İnce oy ayarları: Çobanlar birleşin!

Haberin Devamı

Aysun Kayacı’nun kendi oyunu bir çobanın oyundan daha ‘değerli’ bulması yeni bir şey değil. Demokrasi denilen şey (kötü bir sistem biliyoruz ama daha iyisi keşfedilmedi) dünyada var olduğundan beri tartışıldı bu. Oylar eşit olmalı mıdır? Bir prof. ile bir köylünün oyu “bir” olabilir mi?

Yeni kıyaslama: Bir manken ile bir çoban.
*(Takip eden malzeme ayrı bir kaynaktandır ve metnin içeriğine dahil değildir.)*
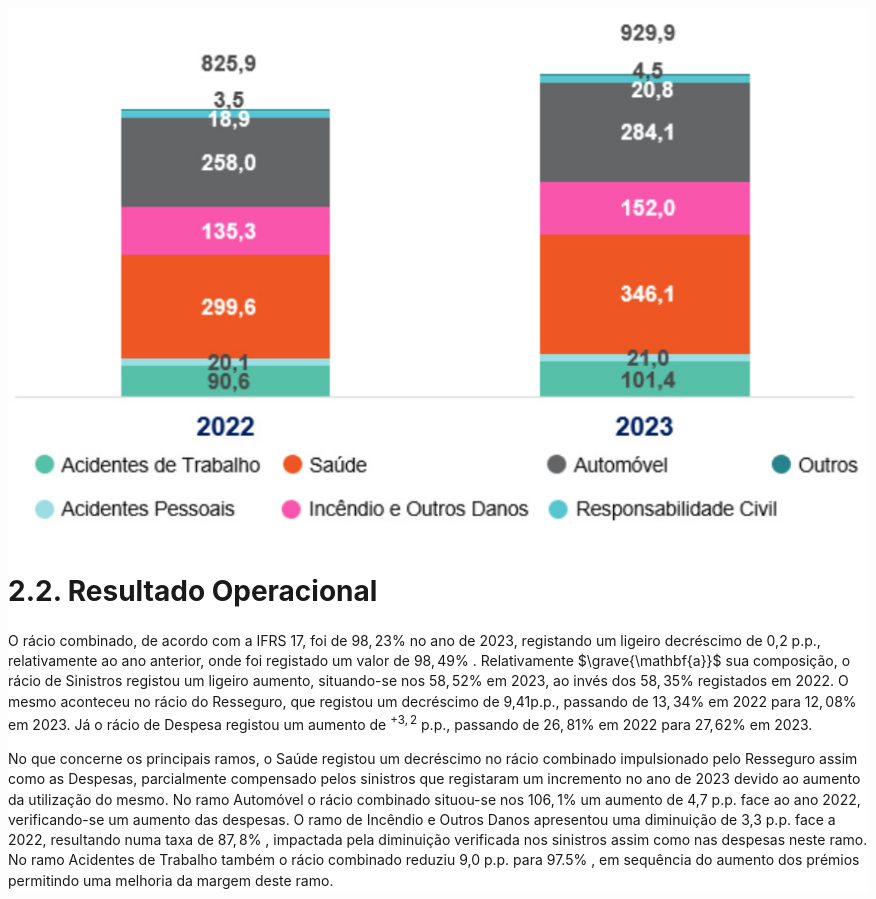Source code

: ![](images/c1dedb8a6cf67dfa727616482af54c109662a1e385597e9a53c89b5f503b9b78.jpg)  

# 2.2. Resultado Operacional  

O rácio combinado, de acordo com a IFRS 17, foi de $98,23\%$ no ano de 2023, registando um ligeiro decréscimo de 0,2 p.p., relativamente ao ano anterior, onde foi registado um valor de $98,49\%$ . Relativamente $\grave{\mathbf{a}}$ sua composição, o rácio de Sinistros registou um ligeiro aumento, situando-se nos $58,52\%$ em 2023, ao invés dos $58,35\%$ registados em 2022. O mesmo aconteceu no rácio do Resseguro, que registou um decréscimo de 9,41p.p., passando de $13{,}34\%$ em 2022 para $12{,}08\%$ em 2023. Já o rácio de Despesa registou um aumento de $^{+3,2}$ p.p., passando de $26,81\%$ em 2022 para $27,\!62\%$ em 2023.  

No que concerne os principais ramos, o Saúde registou um decréscimo no rácio combinado impulsionado pelo Resseguro assim como as Despesas, parcialmente compensado pelos sinistros que registaram um incremento no ano de 2023 devido ao aumento da utilização do mesmo. No ramo Automóvel o rácio combinado situou-se nos $106,1\%$ um aumento de 4,7 p.p. face ao ano 2022, verificando-se um aumento das despesas. O ramo de Incêndio e Outros Danos apresentou uma diminuição de 3,3 p.p. face a 2022, resultando numa taxa de $87,8\%$ , impactada pela diminuição verificada nos sinistros assim como nas despesas neste ramo. No ramo Acidentes de Trabalho também o rácio combinado reduziu 9,0 p.p. para $97.5\%$ , em sequência do aumento dos prémios permitindo uma melhoria da margem deste ramo.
Başka kıyaslamalara ne dersiniz? Bir İslamcı ile bir laikçinin oyu bir midir? Bir Ulusalcı ile Konfederasyoncunun veya? Bir İzmirlinin oyu mu daha değerlidir Siirtlinin mi?

Bir Genç Sivil’in oyu kaç Ergenekoncuya bedeldir?

Bir anayasa prof.unun oyu mu daha değerlidir yoksa maden prof.unun mu? Hiç matematikçi ile genetikçi bir olabilir mi? Mühendislerden mi yana olacağız, sosyal bilimcilerden mi? Peki ya doktorlar? Yok mu hiç olmazsa seçim zamanı dr.lara bir kıyak?

Eşcinseller özel bir kategoriye girer mi? Bir buçuk oy olabilir mi mesela onların oy hakkı? Nedeni yok. Egzantriklik olsun.

İmamları, müezzinleri ne yapacağız? Adamlar kafadan taraftar. 60 bin kafadan taraftar, üstelik maaşları da bizim ödediğimiz vergilerle veriliyor.. Oldu mu şimdi? Hiç saymayalım.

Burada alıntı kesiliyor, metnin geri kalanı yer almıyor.